Awww... That's too bad and soooo sad 😢 Hopefully your hubby makes it home in Korea safely and without difficulty. And hopefully you and your 2 lovely daughters can bear his temporary absence, be strong girls!
Please think in another positive way. He needs to go back and earn more money to provide to all of you. And to see you guys during summer. It is a trade off but I l personally feel all of you will cherish each other more. Some other family are just too complacent and not realizing how fortunate they are.
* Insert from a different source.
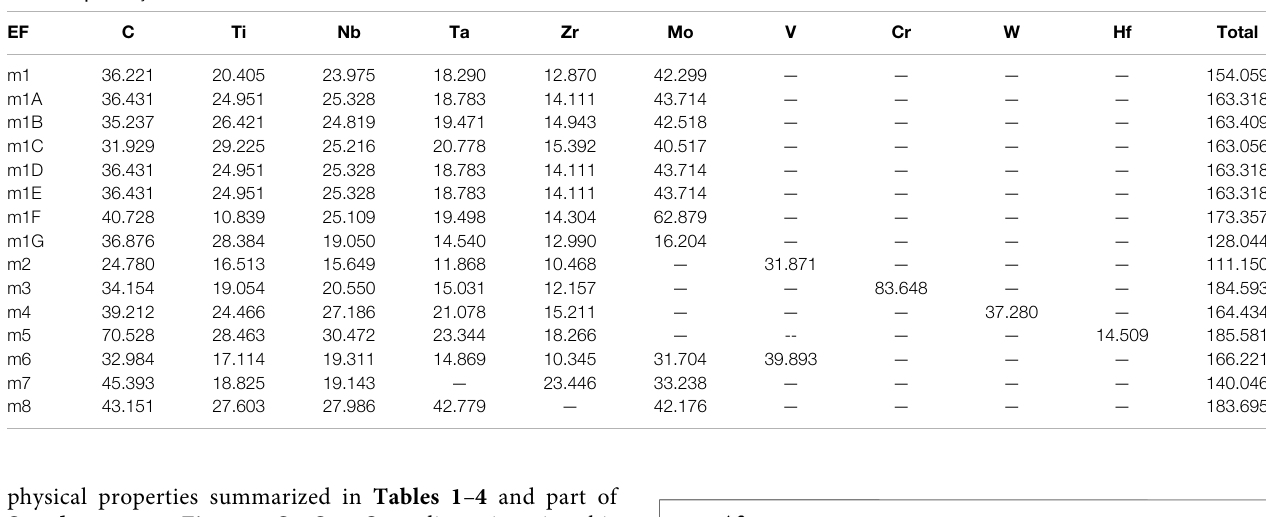
TABLE 4 | Density of states at Fermi level.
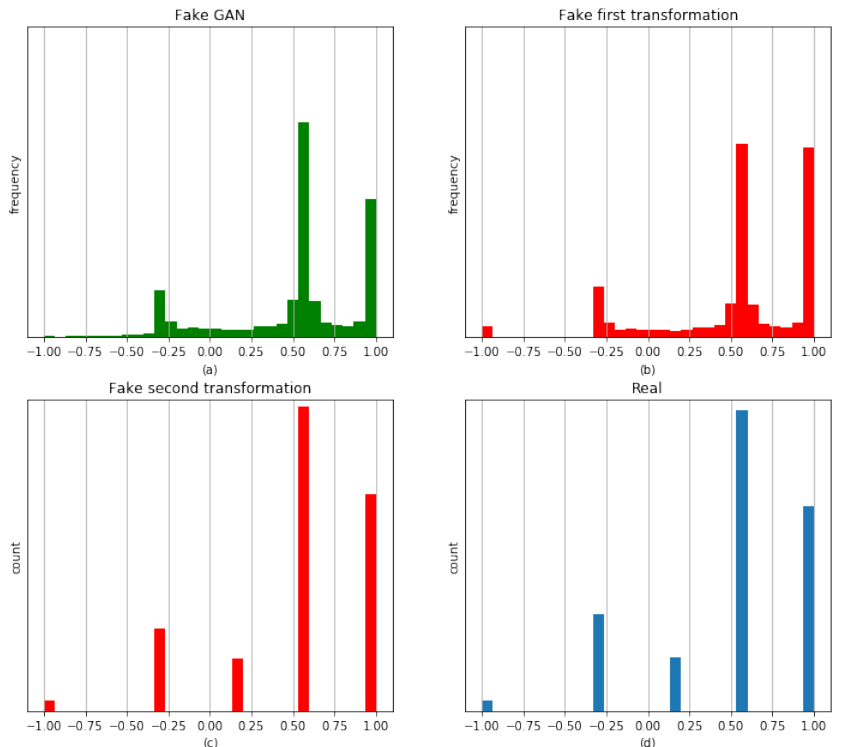
Figure 4. Distribution of the data for the feature Node for the synthetic database ( a ), after the first transformation ( b ) and the second transformation ( c ), and that from the real patients ( d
안녕하세요 애플쌤님~ 저희 가족 랑카위에서 격리여행 잘 하고 조호바루로 무사히 도착했어요 오늘은 앞으로 저희 가족이 살 집을 계약하고 선적으로 보낸 짐들 오기전에 필요한 것 들 이케아 가서 구입해 왔습니다 오늘 조호바루 집에서 첫 날 밤입니다 인천 국제공항 영종 호텔 1일,쿠알라룸푸르 공항 호텔에서 1일, 랑카위 호텔에서 6일 ,조호바루 호텔 2일 10일을 난민처럼 돌아다니다 이제 앞으로 살 집에 왔는데 잠이 오질 않네욤~ 오늘 영상보고 저희 가족도 곧 아빠를 보내야하니 더 와닿네요 아이들도 아빠와 헤어짐이 슬프고 힘들겠지만 엄마도 그럴텐데....하는 생각이.... 애플쌤님 전 드디어 힘들게 힘들게 들어왔지만 앞으로 애들하고 잘 살아갈 수 있을지 걱정이 듭니다!! 잠이 오질 않아요~ 많이 물어볼거예요 ㅋㅋ
안녕하세요.❤️ 조호바루 무사히 들어가셨군요..😊 자유부인님 글 읽으면서 저도 말레이시아에서의 첫날 밤이 생각하네요… 말씀하신 것처럼 아빠와의 이별이 아이들도 참 쉽지 않지만 엄마에게도 당연히 어려운 일이죠..🥲 그래도 일상으로 돌아가면 또 화이팅 하고 잘 살아 지더라고요.. 힘내시고 자주자주 소식 전해주세요❤️ 가까운 곳에 계셨으면 커피라도 함께 하고 싶은데 아쉽네요^^ 오늘도 즐거운 하루 보내세요🙌💕
So sad. Your eldest daughter (sorry, can't remember her name) seems to be very close to daddy. Daddy must be sad, too, though we can't see it. Maybe he was walking fast so that his daughters and wife won't be sad for long.
Hi Hi, yes, it is tough to be apart but that's life that everyone have to go thru. You still have your girls & they too have you here. Try to recall your life when hubby is not around, all the experiences, food & fun you had with your girls or vice versa, slowly you all will adjust to before Langkawi! And you can continue to go out with your friends, Serrim/Sebyeol's friend too, to try & eat the food you all love, the experiences living in MY. You can visit Morib or PD for short trip, do some cycling, swimming, eScooter at the lake etc. If you need more activities for your girls, let me know.